Ich kann nicht verreisen – nicht einmal meine andernorts in Deutschland lebenden Familienmitglieder und Freunde besuchen. Ich kann selbst im eigenen Zuhause nur wenige Kontakte pflegen. Ich kann nicht ins  Konzert, ins Kino, ins Restaurant gehen. Ich muss Dinge, die ich brauche, übers Internet bestellen, obwohl ich sie viel lieber im Fachgeschäft kaufen würde. Ich darf nicht zusammen mit meinen Chorgeschwistern, nicht einmal zusammen mit der Gemeinde singen. Ich feiere Gottesdienst mit ein paar anderen Mitwirkenden in einer fast leeren Kirche und predige einer Kamera und einem Mikrofon statt einer lebendigen Gemeinde. Ich verbringe einen großen Teil meiner Zeit vor einem Bildschirm in Online-Konferenzen. Ich bin vorsichtig im Umgang mit anderen und auch mit mir selbst. 
 
Das alles ist gut, richtig, notwendig – aber es schränkt mich ein. Ich fühle mich blockiert, ohnmächtig. Was kann ich tun, entnervt wie ich mich manchmal fühle? Kann ich überhaupt etwas dagegen tun? Protestieren vielleicht? Gegen Maßnahmen, deren Notwendigkeit ich einsehe und zu denen mir keine echte Alternative einfällt? Gemeinsame Sache machen mit Corona-Leugnern, Verschwörungstheoretikern und denen, die ohnehin gegen alles und jeden sind - mit solchen also, mit denen ich nichts zu tun haben möchte und die ich nicht nur für beschränkt, sondern für gefährlich halte? Einstimmen in den Chor derer, die jede Maßnahme kritisieren, weil ihnen in ihrer Unzufriedenheit nichts anderes einfällt als permanent auf die Politik zu schimpfen? 
 
Meine Erkenntnis: Ich kann eigentlich gar nichts tun! Ich kann die Blockaden, die von außen auf mein Leben gelegt sind, nicht entfernen. Ich muss sie hinnehmen und aushalten, obwohl ich sie lieber heute als morgen loswerden möchte. Aber das liegt nun einmal nicht in meiner Hand, sondern in den Händen anderer. Und die handeln aus Fürsorge, auch wenn sie oft selbst nicht genau wissen, was richtig ist, und deshalb mitunter rat- und planlos erscheinen. Aber sie meinen es gut, handeln nach bestem Wissen und Gewissen, wollen weder anderen noch mir das Leben schwer machen. 
 
Vielleicht sollte ich meine Haltung ändern? Mich nicht gegen Blockaden stemmen, die ich nicht aus dem Weg räumen kann? Mich nicht ärgern über alles, was zurzeit eben nicht geht? Mich nicht aufregen über das oft planlos wirkende Handeln derer, die die politische Verantwortung tragen? Vielleicht sollte mich mit den Blockaden beschäftigen, die ich selbst beseitigen kann, weil ich sie selbst gemacht habe?  

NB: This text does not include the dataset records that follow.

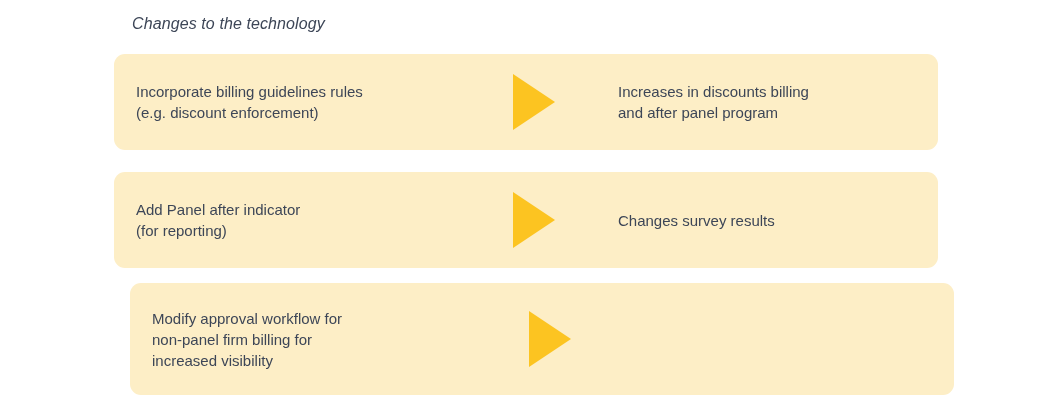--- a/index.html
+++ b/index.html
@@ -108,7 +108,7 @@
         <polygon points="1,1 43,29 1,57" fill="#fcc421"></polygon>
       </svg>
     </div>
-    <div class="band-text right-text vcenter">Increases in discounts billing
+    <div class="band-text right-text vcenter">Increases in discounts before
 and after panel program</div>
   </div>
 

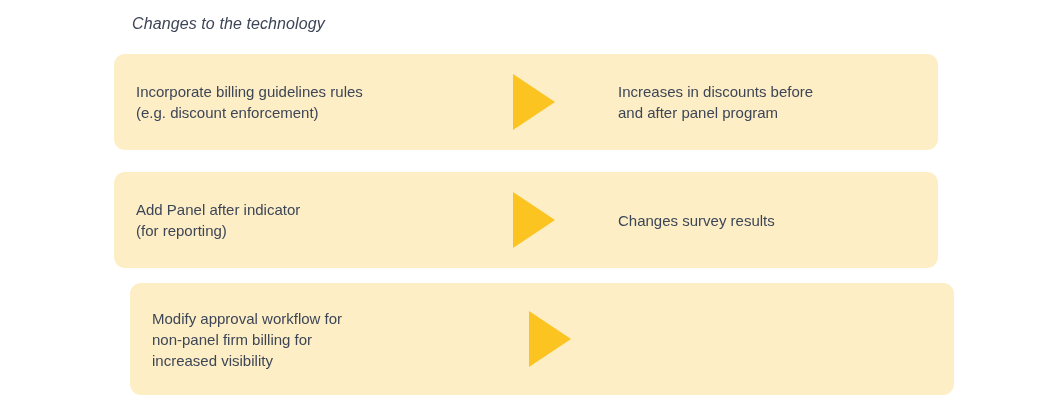--- a/index.html
+++ b/index.html
@@ -120,7 +120,7 @@
         <polygon points="1,1 43,29 1,57" fill="#fcc421"></polygon>
       </svg>
     </div>
-    <div class="band-text right-text vcenter">Changes survey results</div>
+    <div class="band-text right-text vcenter">Vendor survey vendor</div>
   </div>
 
   <div class="band r3">

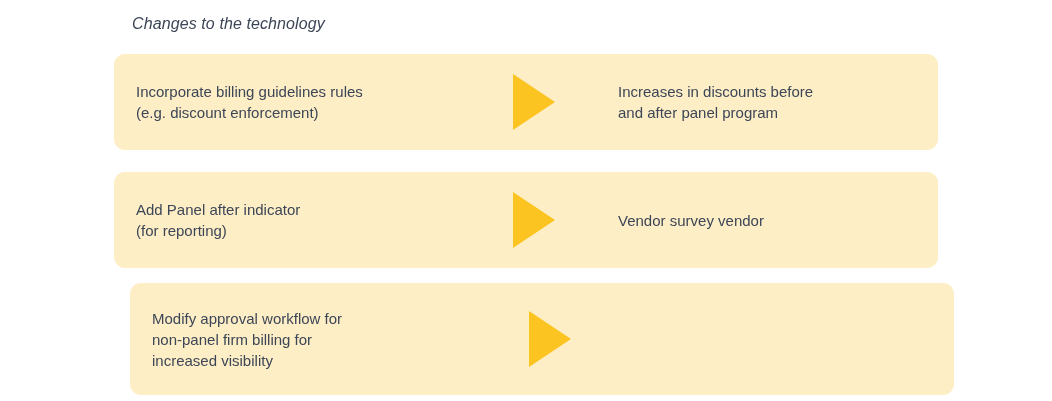--- a/index.html
+++ b/index.html
@@ -53,7 +53,7 @@
   }
   .band.r1 { top: 54px;  height: 96px; }
   .band.r2 { top: 172px; height: 96px; }
-  .band.r3 { top: 283px; height: 112px; margin-left: 16px; }
+  .band.r3 { top: 283px; height: 76px; }
 
   .band-text {
     position: absolute;

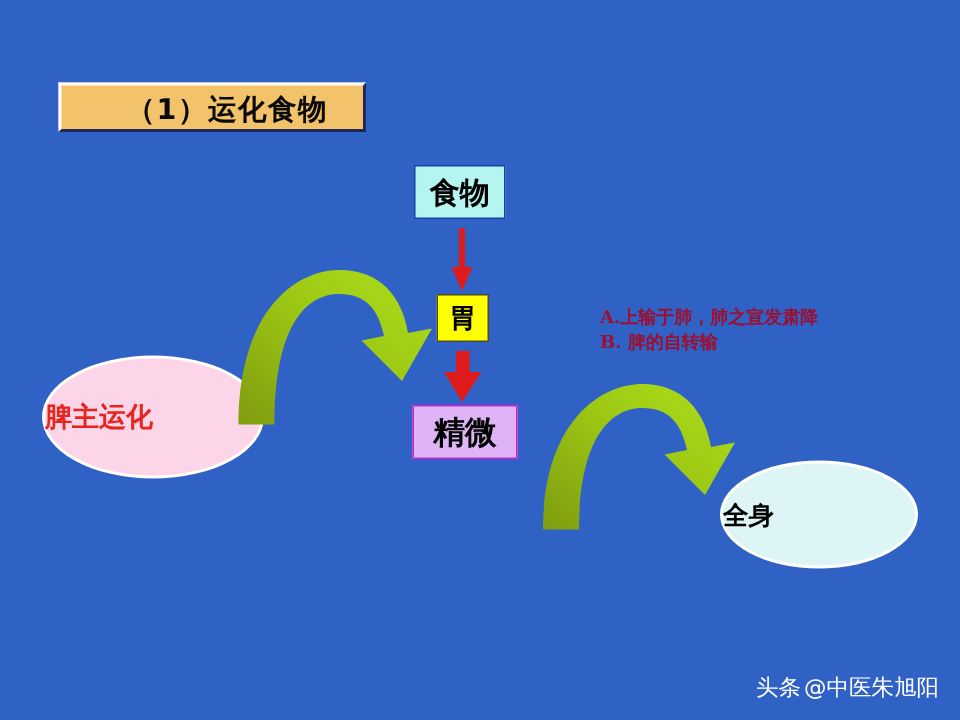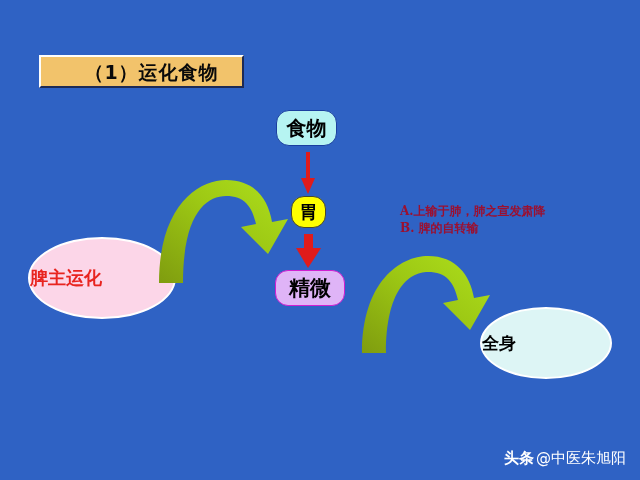--- a/index.html
+++ b/index.html
@@ -56,7 +56,6 @@
     font-weight: 700;
     color: #000;
     white-space: nowrap;
-    border-radius: 13px;
   }
 
   #box-food {

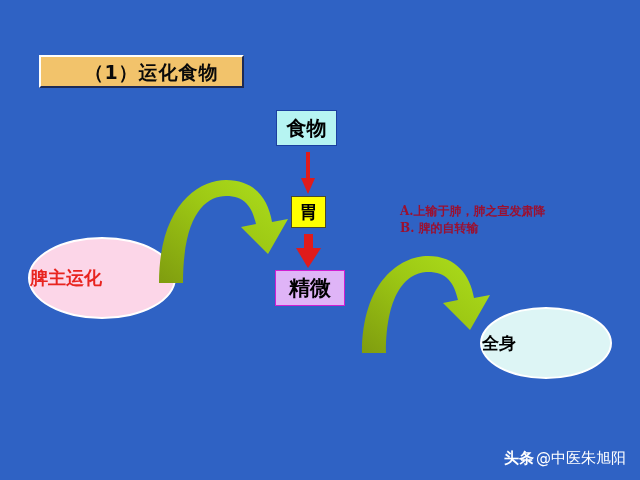--- a/index.html
+++ b/index.html
@@ -169,7 +169,7 @@
     align-items: baseline;
     gap: 2px;
   }
-  #watermark .wm-brand { font-weight: 700; }
+  #watermark .wm-brand { font-weight: 400; }
   #watermark .wm-handle { font-weight: 400; }
 
   

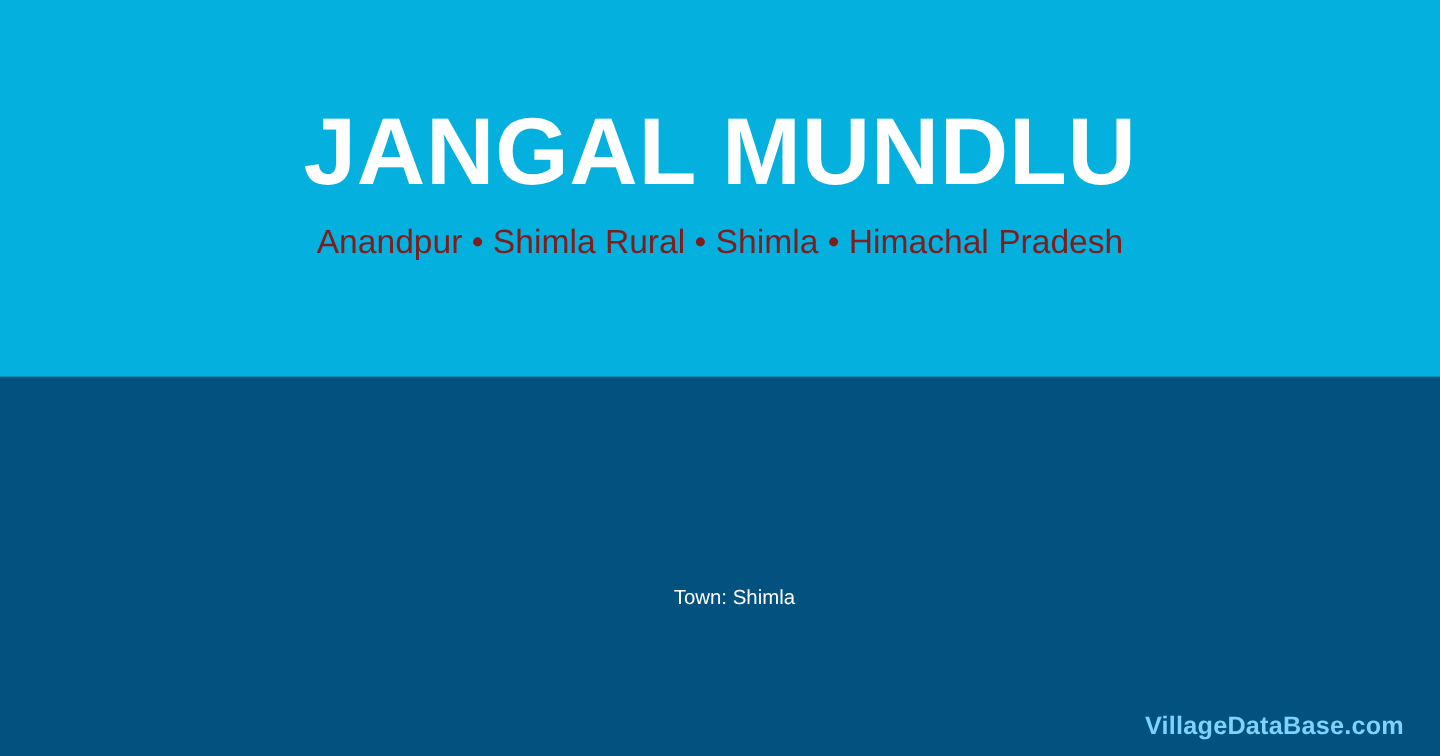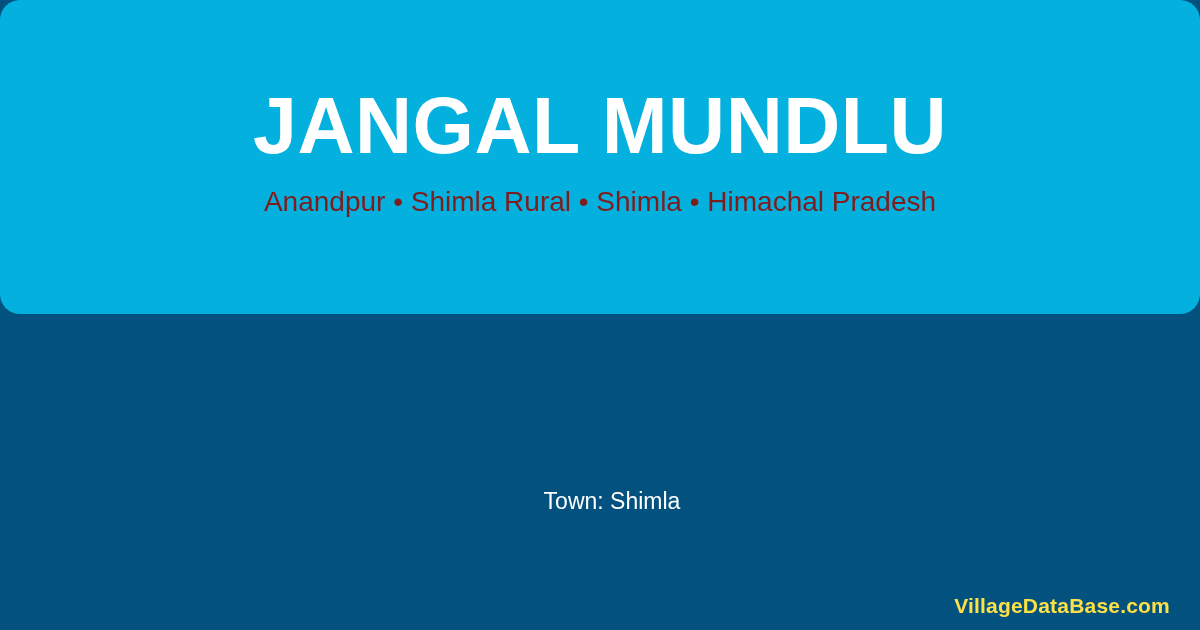--- a/index.html
+++ b/index.html
@@ -31,7 +31,6 @@
     align-items: center;
     justify-content: flex-start;
     flex: 0 0 auto;
-    border-radius: 20px;
   }
   .village-title {
     margin: 0;

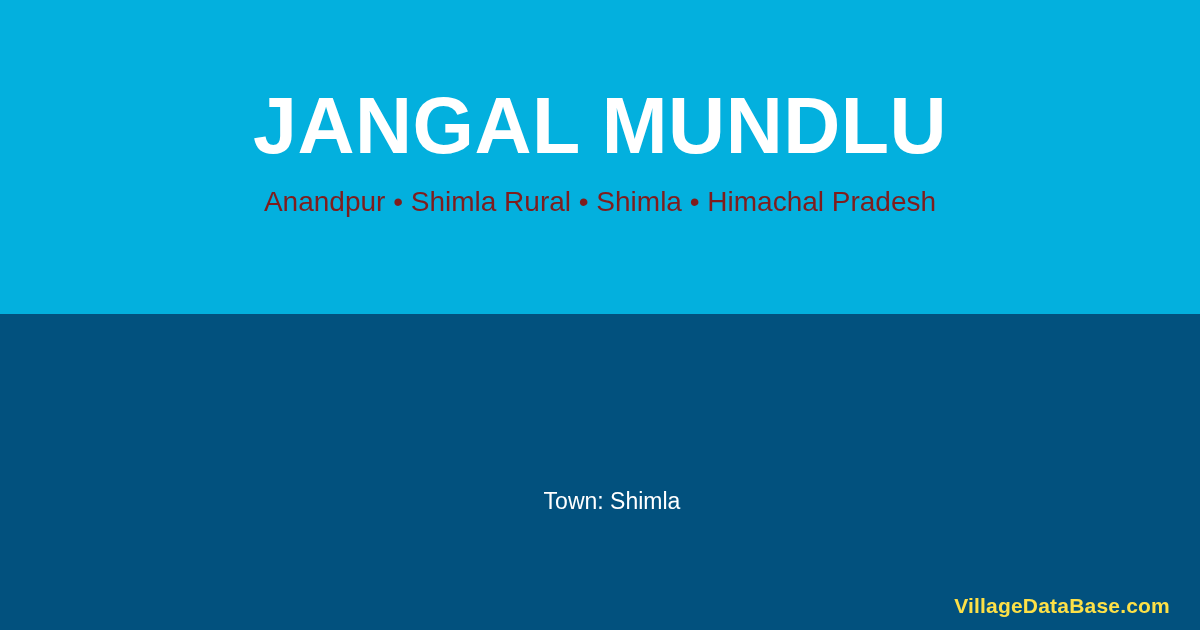--- a/index.html
+++ b/index.html
@@ -70,7 +70,7 @@
     top: 174px;
     text-align: center;
     color: #ffffff;
-    font-size: 23px;
+    font-size: 17px;
     font-weight: 400;
     line-height: 1.2;
     white-space: nowrap;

Bin ich damit nicht viel näher dran an dem Motto der diesjährigen Fastenaktion? „Sieben Wochen ohne Blockaden“! Da geht es nicht ums Aufheben von Blockaden, die ich nicht selbst verursacht habe und an denen ich nichts ändern kann. Es geht ums Aufheben von Blockaden, die ich mir selbst auferlege - in meinem Denken, meinem Fühlen und meinem Tun. Es geht, um Jesus zu zitieren, nicht um den Splitter im Auge des anderen, sondern um den Balken in meinem eigenen Auge. Es geht um die Prellböcke, um das Foto aufzugreifen, die ich selbst gesetzt habe – vielleicht, um mich zu schützen, um mich vor Irrtümern und Sackgassen zu bewahren, um meine Ruhe und meine Bequemlichkeit nicht stören zu lassen, um Erwartungen anderer nicht zu sehr an mich heran zu lassen, um mich nicht zu Aufbrüchen und neuen Wegen verleiten zu lassen, um zu bleiben, wie ich bin, weil ich mich so recht wohl fühle? 
 
Damit das so bleibt und sich so bald nicht ändert, habe ich sicherheitshalber Blockaden aufgebaut: Bis hierher und nicht weiter! Das reicht! Ich tue schon genug, mehr muss ich mir nicht zumuten! Ich kann und will mich nicht um alles kümmern – da müssen jetzt mal andere ran!  
 
Ich könnte diese Aufzählung noch eine ganze Weile fortsetzen und dabei immer neue Blockaden entdecken. Blockaden, die mir nicht von außen vorgesetzt werden, sondern die ich alle selbst geschaffen habe. Und sicher ist es gut, darüber nachzudenken, ob ich diese Blockaden noch brauche, ob sie mir helfen oder mich eher einschränken, ob ich sie nicht getrost abbauen sollte. Ich kann ja mal mit meinem Widerwillen gegen die Corona-Schutzmaßnahmen anfangen und versuchen, sie als notwendige und hilfreiche Beschränkungen zu sehen. Und wenn ich einmal dabei bin, fallen mir gewiss etliche andere Blockaden ein, die wegzuräumen jetzt an der Zeit ist. Gott schenke mir den Mut und die Kraft dafür!

Amen.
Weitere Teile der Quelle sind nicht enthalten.